SOURCE EXTRACT section start
Most of us have heard the phrase “think globally and act locally.” Unfortunately, that may no longer be an adequate approach. As major intermediaries in the supply chain connecting raw materials to finished goods and services that are ultimately consumed, we may be expected to “act locally and lead and/or influence globally.” There’s a lot to unpack in that statement, so let me explain.

When we conduct an EIA, we generally neglect environmental impacts upstream of plant operations. We’ll receive pumps, motors, gearboxes, energy, etc., from various suppliers and sources and conclude that it’s the responsibility of the suppliers to manage their impacts. Right? While that would certainly make life easier in end-user plants or business units, we actually may be held to account for those upstream impacts.

In short, society may not be willing to overlook the fact that we purchased input materials from suppliers that exploited child labor or extracted or converted material inputs utilizing environmentally unsustainable methods. As an example, one need only look at Nike. That brand took a major hit with regard to child-labor practices. The message is this: Markets are becoming increasingly intolerant of developing companies exporting their adverse ecological and sociological impacts to developing countries and populations.
SOURCE EXTRACT section end
PROVIDED DATA section start
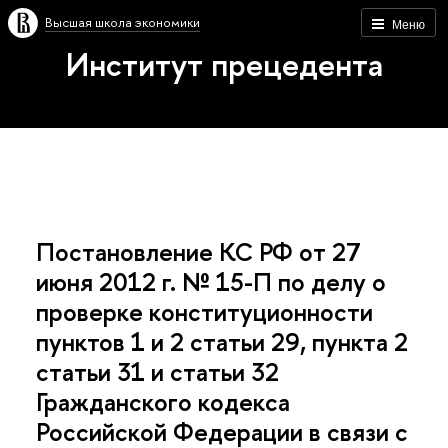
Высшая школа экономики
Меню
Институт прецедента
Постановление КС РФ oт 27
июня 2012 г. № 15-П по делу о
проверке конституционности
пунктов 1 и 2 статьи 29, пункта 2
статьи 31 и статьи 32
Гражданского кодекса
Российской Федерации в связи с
PROVIDED DATA section end
- [COMPLETE THE FOLLOWING]
**a.** Return the lines of page text in the records without altering a single character, and omit the picture placeholder.
**b.** Resume the passage on supply-chain environmental impacts, continuing on from its final sentence.
The text and the records are unrelated to each other.

- [PER-TASK OUTPUTS]
**a.**
Высшая школа экономики
Меню
Институт прецедента
Постановление КС РФ oт 27
июня 2012 г. № 15-П по делу о
проверке конституционности
пунктов 1 и 2 статьи 29, пункта 2
статьи 31 и статьи 32
Гражданского кодекса
Российской Федерации в связи с

**b.**
Another important topic for organizations in the manufacturing and process industries is planned obsolescence. From a marketing and revenue perspective, I certainly see the benefits of planned obsolescence. When one designs and manufactures goods to be unrepairable and, therefore, non-durable, it can be great for revenue. So, markets are trained to view washers and dryers, consumer electronics, and countless other products as disposable items. But, the strategy of producing, marketing, and selling disposable products that could be durable puts huge demands on raw-material extraction, energy, and landfills, among other things.

Herman Daly, an ecological economist, summed up the situation very clearly. Traditionally, economists have viewed the environment as an input to the economy, and manufacturers have exploited  the ecosystem services provided by the environment as though they are free and unlimited. Daly argues that this is flawed logic. The ecosystem services that provide clean water, clean air, and healthy and productive land are certainly not free. And they’re absolutely not unlimited. Sadly, we’re seeing a growing amount of evidence in support of Daly’s assertions.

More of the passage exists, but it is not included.